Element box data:

____________

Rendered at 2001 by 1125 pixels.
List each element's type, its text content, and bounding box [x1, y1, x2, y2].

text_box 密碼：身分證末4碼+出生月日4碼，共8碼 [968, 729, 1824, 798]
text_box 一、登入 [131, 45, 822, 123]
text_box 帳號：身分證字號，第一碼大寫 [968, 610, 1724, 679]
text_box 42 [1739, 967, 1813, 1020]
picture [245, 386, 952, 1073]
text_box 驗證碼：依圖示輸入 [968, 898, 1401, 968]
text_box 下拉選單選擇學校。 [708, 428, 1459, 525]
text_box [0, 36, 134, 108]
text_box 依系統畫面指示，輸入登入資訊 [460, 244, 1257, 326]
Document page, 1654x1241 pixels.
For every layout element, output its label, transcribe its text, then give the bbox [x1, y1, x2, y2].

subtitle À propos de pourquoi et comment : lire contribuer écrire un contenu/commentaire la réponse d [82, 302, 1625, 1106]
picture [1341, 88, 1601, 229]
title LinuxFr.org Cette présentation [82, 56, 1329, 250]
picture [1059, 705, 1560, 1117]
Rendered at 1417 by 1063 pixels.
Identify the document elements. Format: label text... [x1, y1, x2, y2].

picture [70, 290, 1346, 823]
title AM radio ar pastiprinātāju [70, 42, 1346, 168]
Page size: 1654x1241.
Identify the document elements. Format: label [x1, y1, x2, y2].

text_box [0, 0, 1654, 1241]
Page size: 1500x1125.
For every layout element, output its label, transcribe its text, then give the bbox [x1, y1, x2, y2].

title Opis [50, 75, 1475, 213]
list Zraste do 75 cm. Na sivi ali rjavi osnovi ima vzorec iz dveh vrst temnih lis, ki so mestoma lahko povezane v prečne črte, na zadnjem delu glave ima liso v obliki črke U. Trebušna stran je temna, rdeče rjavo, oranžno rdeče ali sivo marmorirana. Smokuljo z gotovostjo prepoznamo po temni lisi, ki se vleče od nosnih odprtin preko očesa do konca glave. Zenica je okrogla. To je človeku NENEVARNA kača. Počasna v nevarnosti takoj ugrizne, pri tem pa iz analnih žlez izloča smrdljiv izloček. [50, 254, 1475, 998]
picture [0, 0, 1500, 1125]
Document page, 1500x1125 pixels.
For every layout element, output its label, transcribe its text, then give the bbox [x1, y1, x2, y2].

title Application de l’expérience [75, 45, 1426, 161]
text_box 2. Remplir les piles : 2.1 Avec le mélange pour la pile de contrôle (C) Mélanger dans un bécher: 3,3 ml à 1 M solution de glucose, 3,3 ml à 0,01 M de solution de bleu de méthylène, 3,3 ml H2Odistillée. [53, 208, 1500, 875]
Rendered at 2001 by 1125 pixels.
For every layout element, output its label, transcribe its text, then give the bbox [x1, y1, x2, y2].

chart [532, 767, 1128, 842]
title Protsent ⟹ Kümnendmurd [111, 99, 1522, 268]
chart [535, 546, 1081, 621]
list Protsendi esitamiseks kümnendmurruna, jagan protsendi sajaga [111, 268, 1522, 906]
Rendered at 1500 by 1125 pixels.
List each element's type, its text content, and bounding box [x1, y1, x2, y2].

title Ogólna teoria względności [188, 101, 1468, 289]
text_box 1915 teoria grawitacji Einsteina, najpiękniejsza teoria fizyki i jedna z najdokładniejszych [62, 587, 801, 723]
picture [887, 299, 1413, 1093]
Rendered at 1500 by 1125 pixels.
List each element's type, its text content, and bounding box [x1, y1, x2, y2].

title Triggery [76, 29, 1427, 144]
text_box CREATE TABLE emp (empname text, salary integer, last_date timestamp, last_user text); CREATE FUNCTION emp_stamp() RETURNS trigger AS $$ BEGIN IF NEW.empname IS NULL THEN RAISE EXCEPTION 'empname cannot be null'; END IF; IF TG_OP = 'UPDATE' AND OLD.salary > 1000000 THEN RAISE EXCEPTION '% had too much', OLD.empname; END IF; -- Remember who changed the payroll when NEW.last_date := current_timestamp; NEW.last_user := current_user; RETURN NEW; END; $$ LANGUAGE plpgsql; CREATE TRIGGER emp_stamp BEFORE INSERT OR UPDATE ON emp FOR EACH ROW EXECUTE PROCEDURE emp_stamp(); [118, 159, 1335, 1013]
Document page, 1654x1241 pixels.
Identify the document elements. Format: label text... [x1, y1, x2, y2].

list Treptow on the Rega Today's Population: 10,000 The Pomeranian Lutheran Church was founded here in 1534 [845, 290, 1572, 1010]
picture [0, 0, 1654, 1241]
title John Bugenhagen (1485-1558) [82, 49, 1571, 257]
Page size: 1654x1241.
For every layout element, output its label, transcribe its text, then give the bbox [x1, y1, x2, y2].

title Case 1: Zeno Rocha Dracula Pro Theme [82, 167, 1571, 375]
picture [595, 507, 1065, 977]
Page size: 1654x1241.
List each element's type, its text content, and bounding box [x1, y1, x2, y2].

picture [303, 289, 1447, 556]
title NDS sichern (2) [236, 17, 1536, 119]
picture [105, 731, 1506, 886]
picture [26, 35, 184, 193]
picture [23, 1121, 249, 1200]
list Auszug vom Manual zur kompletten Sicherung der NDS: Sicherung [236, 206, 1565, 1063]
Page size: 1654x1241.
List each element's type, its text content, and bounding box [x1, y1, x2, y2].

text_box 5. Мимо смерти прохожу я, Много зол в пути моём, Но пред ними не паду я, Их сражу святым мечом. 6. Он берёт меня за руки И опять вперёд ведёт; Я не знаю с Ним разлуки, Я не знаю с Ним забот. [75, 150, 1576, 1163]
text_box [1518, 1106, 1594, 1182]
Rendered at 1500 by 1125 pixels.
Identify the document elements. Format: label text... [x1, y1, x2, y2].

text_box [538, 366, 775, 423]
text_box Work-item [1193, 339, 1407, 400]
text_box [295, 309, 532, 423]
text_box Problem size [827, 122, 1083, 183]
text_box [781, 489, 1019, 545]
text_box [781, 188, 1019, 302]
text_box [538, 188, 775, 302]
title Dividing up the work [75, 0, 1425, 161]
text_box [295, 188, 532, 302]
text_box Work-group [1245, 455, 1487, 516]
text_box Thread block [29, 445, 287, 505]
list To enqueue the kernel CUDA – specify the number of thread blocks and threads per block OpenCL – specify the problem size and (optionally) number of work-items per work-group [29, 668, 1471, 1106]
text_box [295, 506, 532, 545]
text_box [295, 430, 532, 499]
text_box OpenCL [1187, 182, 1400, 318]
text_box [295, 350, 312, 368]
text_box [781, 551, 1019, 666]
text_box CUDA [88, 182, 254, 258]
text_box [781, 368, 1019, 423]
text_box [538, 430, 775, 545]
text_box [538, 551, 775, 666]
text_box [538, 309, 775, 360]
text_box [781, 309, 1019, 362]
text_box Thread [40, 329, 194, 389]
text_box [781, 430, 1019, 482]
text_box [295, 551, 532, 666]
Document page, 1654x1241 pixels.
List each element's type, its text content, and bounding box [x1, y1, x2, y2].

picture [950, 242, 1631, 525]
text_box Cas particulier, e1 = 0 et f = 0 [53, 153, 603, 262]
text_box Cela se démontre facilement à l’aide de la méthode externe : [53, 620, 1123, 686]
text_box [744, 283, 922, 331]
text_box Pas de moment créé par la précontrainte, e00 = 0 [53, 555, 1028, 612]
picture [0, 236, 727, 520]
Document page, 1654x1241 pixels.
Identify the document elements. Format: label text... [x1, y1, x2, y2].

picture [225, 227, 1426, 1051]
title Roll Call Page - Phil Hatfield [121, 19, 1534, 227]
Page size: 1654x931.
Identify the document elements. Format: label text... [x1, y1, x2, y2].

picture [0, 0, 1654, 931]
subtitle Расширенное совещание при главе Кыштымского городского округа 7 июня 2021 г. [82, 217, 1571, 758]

____________

PROBLEM TO SOLVE: Reproduce the data line for line, beginning at its first line and stopping after the line that contains "text_box [0, 0, 1654, 1241]", with both ends included.

ANSWER FOR THIS EXERCISE:
Rendered at 2001 by 1125 pixels.
List each element's type, its text content, and bounding box [x1, y1, x2, y2].

text_box 密碼：身分證末4碼+出生月日4碼，共8碼 [968, 729, 1824, 798]
text_box 一、登入 [131, 45, 822, 123]
text_box 帳號：身分證字號，第一碼大寫 [968, 610, 1724, 679]
text_box 42 [1739, 967, 1813, 1020]
picture [245, 386, 952, 1073]
text_box 驗證碼：依圖示輸入 [968, 898, 1401, 968]
text_box 下拉選單選擇學校。 [708, 428, 1459, 525]
text_box [0, 36, 134, 108]
text_box 依系統畫面指示，輸入登入資訊 [460, 244, 1257, 326]
Document page, 1654x1241 pixels.
For every layout element, output its label, transcribe its text, then give the bbox [x1, y1, x2, y2].

subtitle À propos de pourquoi et comment : lire contribuer écrire un contenu/commentaire la réponse d [82, 302, 1625, 1106]
picture [1341, 88, 1601, 229]
title LinuxFr.org Cette présentation [82, 56, 1329, 250]
picture [1059, 705, 1560, 1117]
Rendered at 1417 by 1063 pixels.
Identify the document elements. Format: label text... [x1, y1, x2, y2].

picture [70, 290, 1346, 823]
title AM radio ar pastiprinātāju [70, 42, 1346, 168]
Page size: 1654x1241.
Identify the document elements. Format: label [x1, y1, x2, y2].

text_box [0, 0, 1654, 1241]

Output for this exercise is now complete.